■ SUPPLIED MATERIAL:
════════════════════

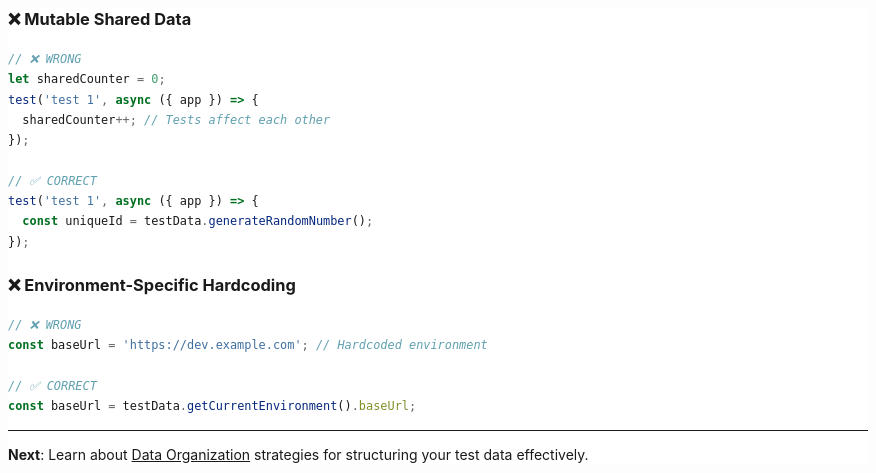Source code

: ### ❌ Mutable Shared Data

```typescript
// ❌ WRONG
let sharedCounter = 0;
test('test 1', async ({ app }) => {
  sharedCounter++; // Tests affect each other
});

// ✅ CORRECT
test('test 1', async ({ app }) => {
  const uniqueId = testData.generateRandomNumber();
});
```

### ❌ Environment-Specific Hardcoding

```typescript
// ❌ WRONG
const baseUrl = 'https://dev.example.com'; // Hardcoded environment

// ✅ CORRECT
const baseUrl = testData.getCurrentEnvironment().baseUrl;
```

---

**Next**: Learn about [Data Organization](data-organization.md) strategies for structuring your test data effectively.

════════════════════

■ EXERCISE DETAILS:
Repeat the data exactly. No pictures should appear.

■ RESPONSE AREA:
Source code

: ### ❌ Mutable Shared Data

```typescript
// ❌ WRONG
let sharedCounter = 0;
test('test 1', async ({ app }) => {
  sharedCounter++; // Tests affect each other
});

// ✅ CORRECT
test('test 1', async ({ app }) => {
  const uniqueId = testData.generateRandomNumber();
});
```

### ❌ Environment-Specific Hardcoding

```typescript
// ❌ WRONG
const baseUrl = 'https://dev.example.com'; // Hardcoded environment

// ✅ CORRECT
const baseUrl = testData.getCurrentEnvironment().baseUrl;
```

---

**Next**: Learn about [Data Organization](data-organization.md) strategies for structuring your test data effectively.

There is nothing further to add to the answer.